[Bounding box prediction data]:

* * *

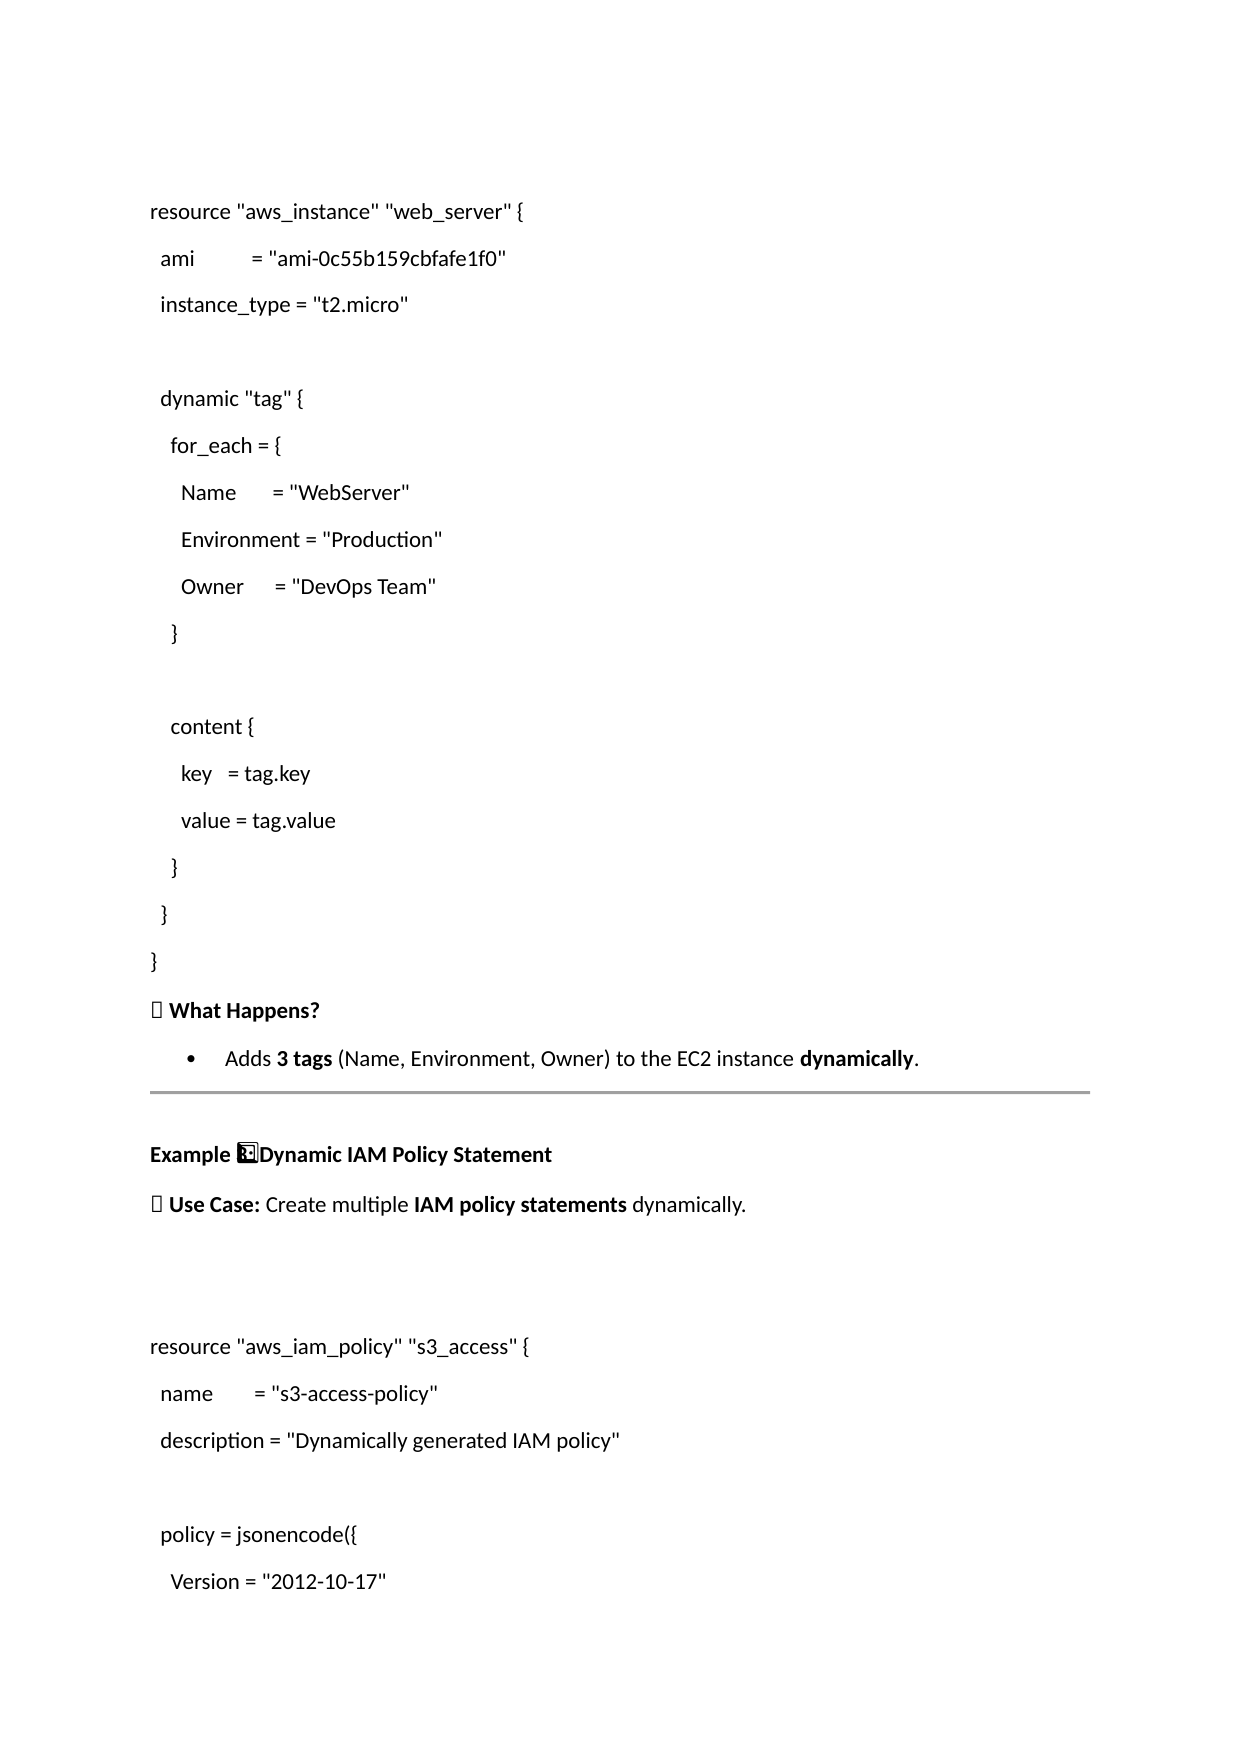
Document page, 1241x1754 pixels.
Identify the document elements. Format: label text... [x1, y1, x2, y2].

text } [150, 853, 1090, 881]
text ✅ What Happens? [150, 994, 1090, 1025]
text for_each = { [150, 431, 1090, 459]
text resource "aws_instance" "web_server" { [150, 197, 1090, 225]
text policy = jsonencode({ [150, 1520, 1090, 1548]
text instance_type = "t2.micro" [150, 291, 1090, 319]
text } [150, 619, 1090, 647]
text Version = "2012-10-17" [150, 1567, 1090, 1595]
text description = "Dynamically generated IAM policy" [150, 1426, 1090, 1454]
text 📌 Use Case: Create multiple IAM policy statements dynamically. [150, 1188, 1090, 1219]
text } [150, 947, 1090, 975]
text Owner = "DevOps Team" [150, 572, 1090, 600]
text Environment = "Production" [150, 525, 1090, 553]
text key = tag.key [150, 759, 1090, 787]
text ami = "ami-0c55b159cbfafe1f0" [150, 244, 1090, 272]
text value = tag.value [150, 806, 1090, 834]
text Example 3️⃣: Dynamic IAM Policy Statement [150, 1138, 1090, 1169]
text Name = "WebServer" [150, 478, 1090, 506]
text } [150, 900, 1090, 928]
text name = "s3-access-policy" [150, 1379, 1090, 1407]
text resource "aws_iam_policy" "s3_access" { [150, 1332, 1090, 1361]
text content { [150, 712, 1090, 741]
list Adds 3 tags (Name, Environment, Owner) to the EC2 instance dynamically. [187, 1044, 1090, 1072]
text dynamic "tag" { [150, 384, 1090, 412]
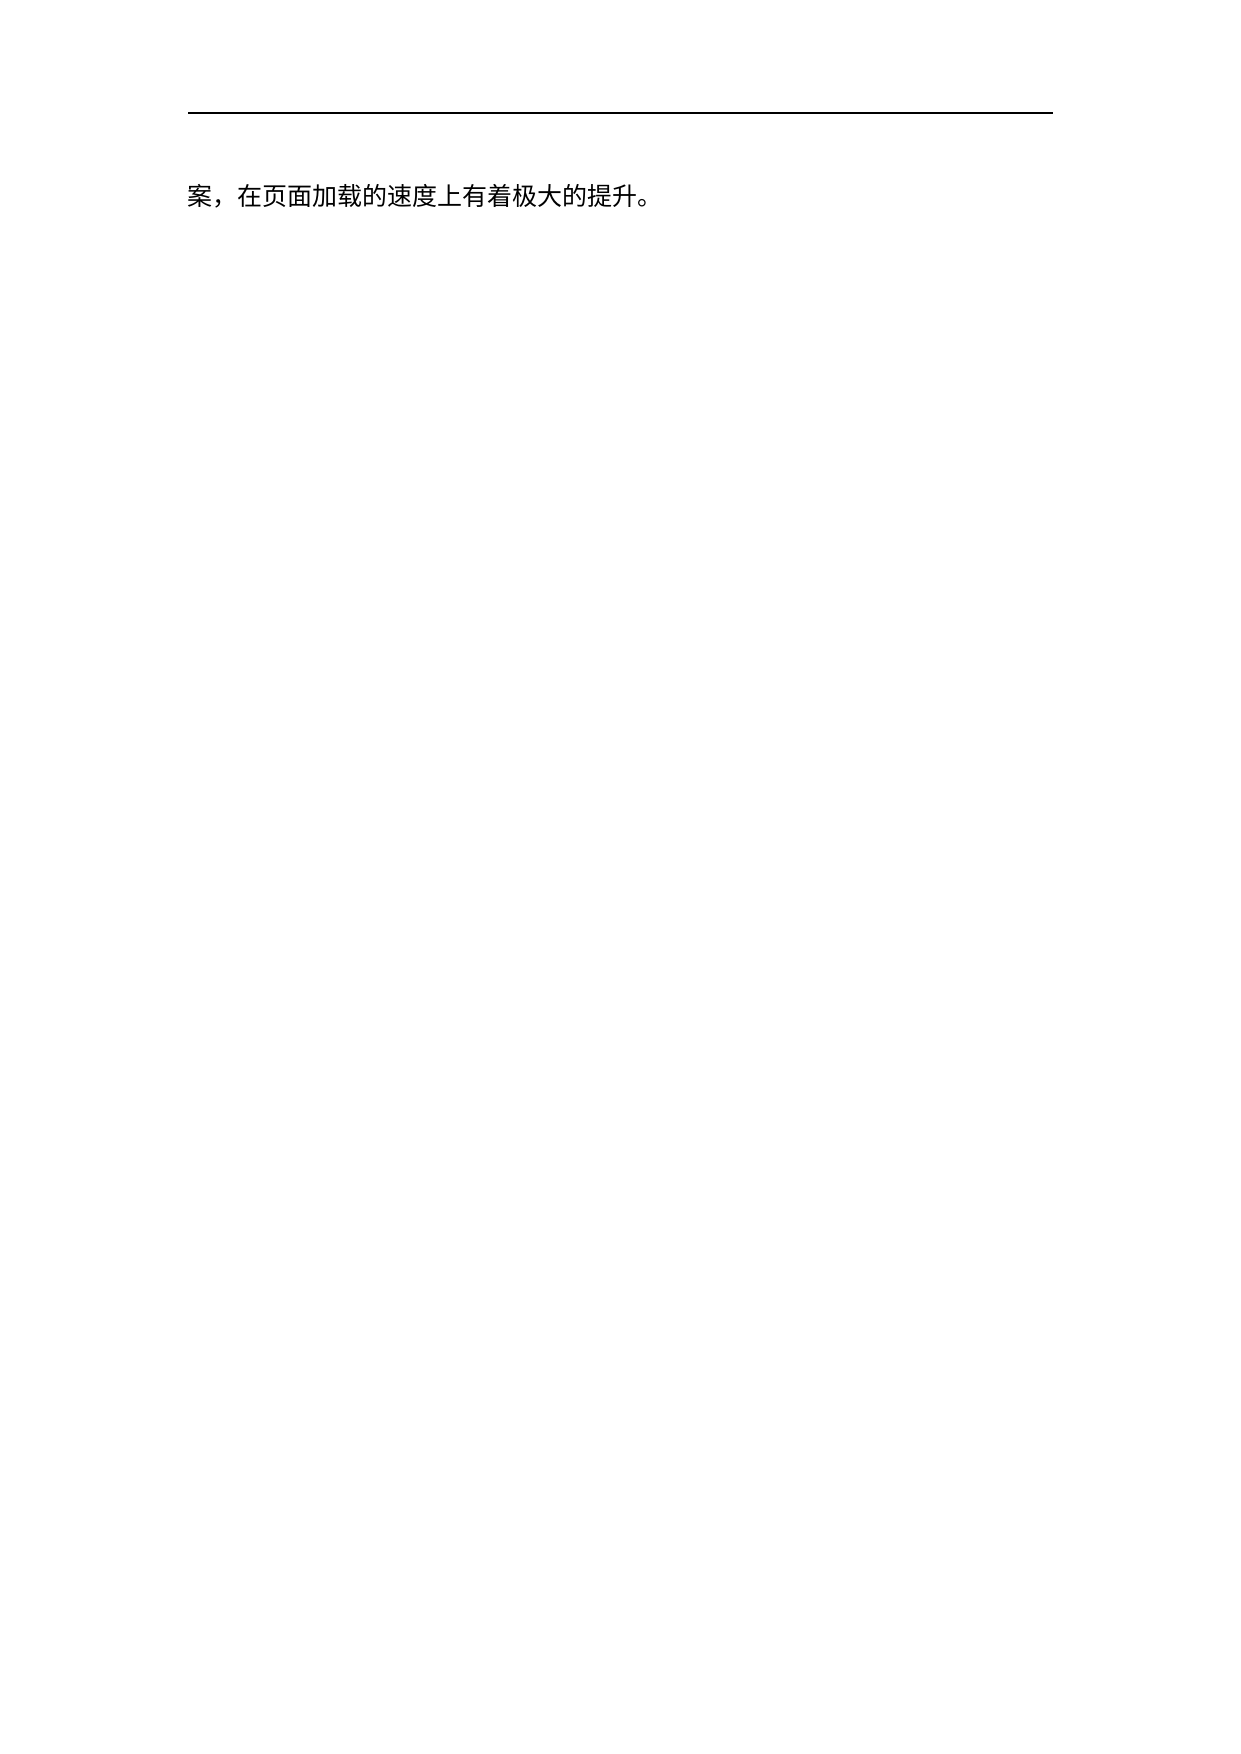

* * *

[Directions]:
What lines above contain "Environment"? Copy them out.

[Response]:
text Environment = "Production" [150, 525, 1090, 553]
list Adds 3 tags (Name, Environment, Owner) to the EC2 instance dynamically. [187, 1044, 1090, 1072]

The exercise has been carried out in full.